Default Speed Throttle
To provide optimal performance, Warp-CLI throttles transfers to ~90% the capacity of a standard 1 Gigabit NIC by default. This is done because WDT WILL fully saturate a 1 Gigabit NIC to the point that other sessions open on the machine will timeout and crash. You can set this throttle to unlimited by using
Warp-CLI provides a number of utilities to streamline the daily use of WTD when sending files in high frequency.
-m, –macro: Execute a custom macro from ~/warp-cli/config/ by name.
warp -m macro_name
-gm, –gen_macro: Enter your transfer command as normal and include the gen_macro with a name for your new macro.
warp -gm macro_name -f source_ssh /dir/to/fetch /dir/to/receive -tr 16 -ri 10000 -ow true
-cp, –custom_parms: Inject any additional parameters available from
warp -f /dir/to/receive source_ssh /dir/to/send -c '-skip_writes=true -start_port=12345'
-d, –daemon: Start a permanent receiver daemon on a local directory and export a file containing the connection URL and meta-data.
warp -d /dir/to/receive
-i, –install: Attempt to install WDT and dependencies.
warp -i /var/app/warp-cli
-rm, –uninstall: Uninstall Warp-CLI and config files.
Setup - STILL UNDER DEVELOPMENT
Since WDT requires multiple dependencies, Warp-CLI attempts to provide a fully automated installation process for as many linux flavors as possible.

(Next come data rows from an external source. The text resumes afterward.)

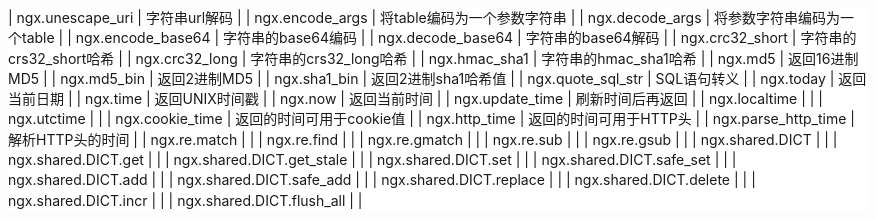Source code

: | ngx.unescape_uri              | 字符串url解码                                                |
| ngx.encode_args               | 将table编码为一个参数字符串                                  |
| ngx.decode_args               | 将参数字符串编码为一个table                                  |
| ngx.encode_base64             | 字符串的base64编码                                           |
| ngx.decode_base64             | 字符串的base64解码                                           |
| ngx.crc32_short               | 字符串的crs32_short哈希                                      |
| ngx.crc32_long                | 字符串的crs32_long哈希                                       |
| ngx.hmac_sha1                 | 字符串的hmac_sha1哈希                                        |
| ngx.md5                       | 返回16进制MD5                                                |
| ngx.md5_bin                   | 返回2进制MD5                                                 |
| ngx.sha1_bin                  | 返回2进制sha1哈希值                                          |
| ngx.quote_sql_str             | SQL语句转义                                                  |
| ngx.today                     | 返回当前日期                                                 |
| ngx.time                      | 返回UNIX时间戳                                               |
| ngx.now                       | 返回当前时间                                                 |
| ngx.update_time               | 刷新时间后再返回                                             |
| ngx.localtime                 |                                                              |
| ngx.utctime                   |                                                              |
| ngx.cookie_time               | 返回的时间可用于cookie值                                     |
| ngx.http_time                 | 返回的时间可用于HTTP头                                       |
| ngx.parse_http_time           | 解析HTTP头的时间                                             |
| ngx.re.match                  |                                                              |
| ngx.re.find                   |                                                              |
| ngx.re.gmatch                 |                                                              |
| ngx.re.sub                    |                                                              |
| ngx.re.gsub                   |                                                              |
| ngx.shared.DICT               |                                                              |
| ngx.shared.DICT.get           |                                                              |
| ngx.shared.DICT.get_stale     |                                                              |
| ngx.shared.DICT.set           |                                                              |
| ngx.shared.DICT.safe_set      |                                                              |
| ngx.shared.DICT.add           |                                                              |
| ngx.shared.DICT.safe_add      |                                                              |
| ngx.shared.DICT.replace       |                                                              |
| ngx.shared.DICT.delete        |                                                              |
| ngx.shared.DICT.incr          |                                                              |
| ngx.shared.DICT.flush_all     |                                                              |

If your flavor is not supported, please refer to the manual install documentation, Once you install WDT and its dependencies Warp-CLI will function normally.

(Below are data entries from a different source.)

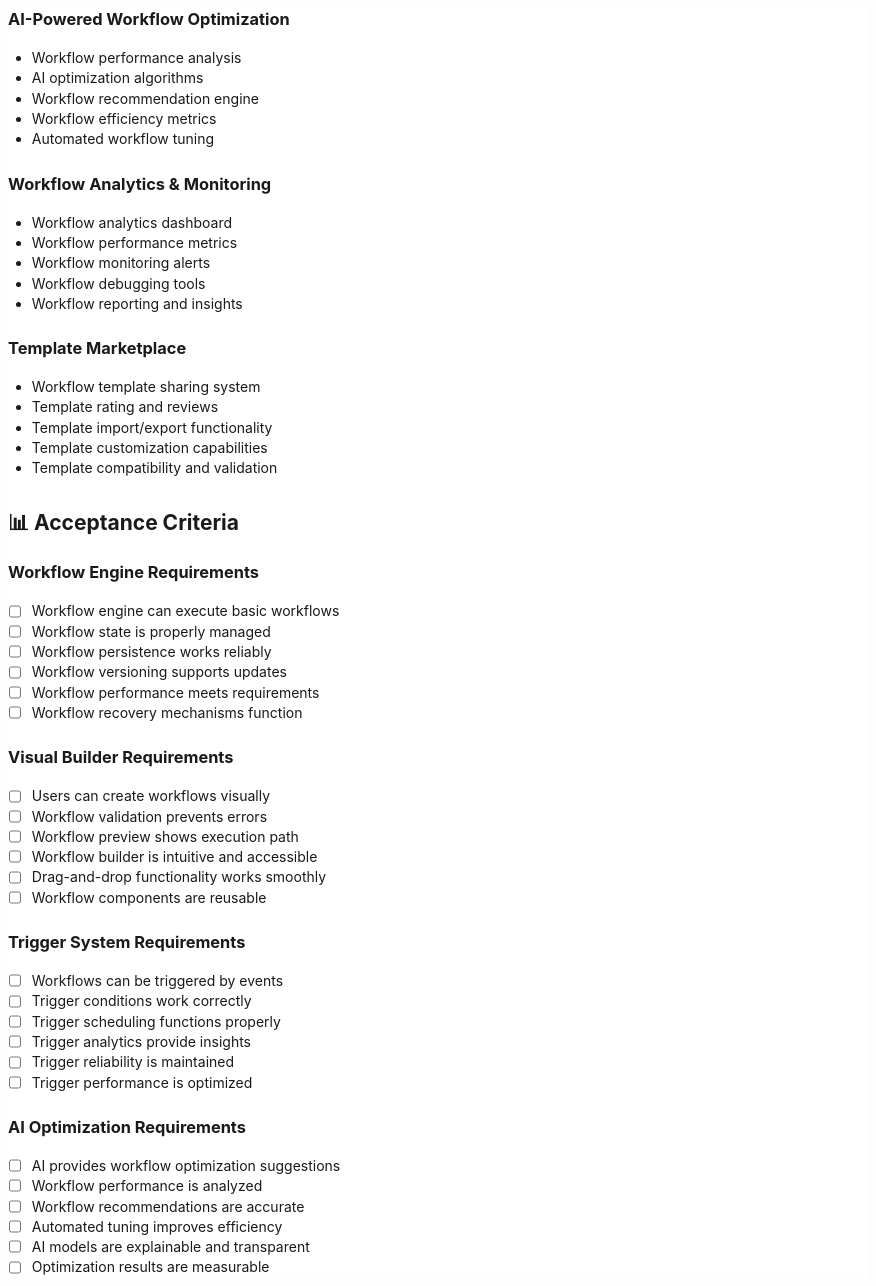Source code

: ### **AI-Powered Workflow Optimization**
- Workflow performance analysis
- AI optimization algorithms
- Workflow recommendation engine
- Workflow efficiency metrics
- Automated workflow tuning

### **Workflow Analytics & Monitoring**
- Workflow analytics dashboard
- Workflow performance metrics
- Workflow monitoring alerts
- Workflow debugging tools
- Workflow reporting and insights

### **Template Marketplace**
- Workflow template sharing system
- Template rating and reviews
- Template import/export functionality
- Template customization capabilities
- Template compatibility and validation

## 📊 Acceptance Criteria

### **Workflow Engine Requirements**
- [ ] Workflow engine can execute basic workflows
- [ ] Workflow state is properly managed
- [ ] Workflow persistence works reliably
- [ ] Workflow versioning supports updates
- [ ] Workflow performance meets requirements
- [ ] Workflow recovery mechanisms function

### **Visual Builder Requirements**
- [ ] Users can create workflows visually
- [ ] Workflow validation prevents errors
- [ ] Workflow preview shows execution path
- [ ] Workflow builder is intuitive and accessible
- [ ] Drag-and-drop functionality works smoothly
- [ ] Workflow components are reusable

### **Trigger System Requirements**
- [ ] Workflows can be triggered by events
- [ ] Trigger conditions work correctly
- [ ] Trigger scheduling functions properly
- [ ] Trigger analytics provide insights
- [ ] Trigger reliability is maintained
- [ ] Trigger performance is optimized

### **AI Optimization Requirements**
- [ ] AI provides workflow optimization suggestions
- [ ] Workflow performance is analyzed
- [ ] Workflow recommendations are accurate
- [ ] Automated tuning improves efficiency
- [ ] AI models are explainable and transparent
- [ ] Optimization results are measurable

To install WDT and Warp-CLI automaticly on your machine:
sudo mkdir /var/app && sudo chmod 777 /var/app
cd /var/app && git clone https://github.com/JustinTimperio/warp-cli.git
python3 /var/app/warp-cli/core/warp.py --install /var/app/warp-cli
So far, automatic installation is available on:
- Arch Linux
- Ubuntu 19.xx and 18.xx Workstation and Server
- Debian 10.x and 9.x
- Fedora 30, 29 and 28 Workstation and Server
WDT requires CMAKE version > 3.2 or greater, making it incompatible on:
- CentOS 7
- Debian 8
Warp-CLI will remove itself from ~/warp-cli but WDT will remain installed.
`warp --uninstall /var/app/warp-cli`
Warp uses ssh to securely share connection URLs via a standard Linux pipe. It expects the use of an RSA key, which does not require a user password. While it is possible to use PAM authentication or key passwords, I have not yet added this as a feature.
URL Sharing While Using
Warp-CLI uses the recommended method for transferring URLs except for the command to send directories between two remote machines. URLs are returned to the host rather than being tunneled through the remote machine to the next remote machine. This allows two remote servers to transfer files between one another without having the permission needed to connect directly via ssh.
Since Warp-CLI is designed mainly for daily use, it is highly recommended(if not assumed) that you already have an ssh alias for the server you are connecting to. If you don’t have an existing SSH alias for the server you are transferring files to, please consider creating one.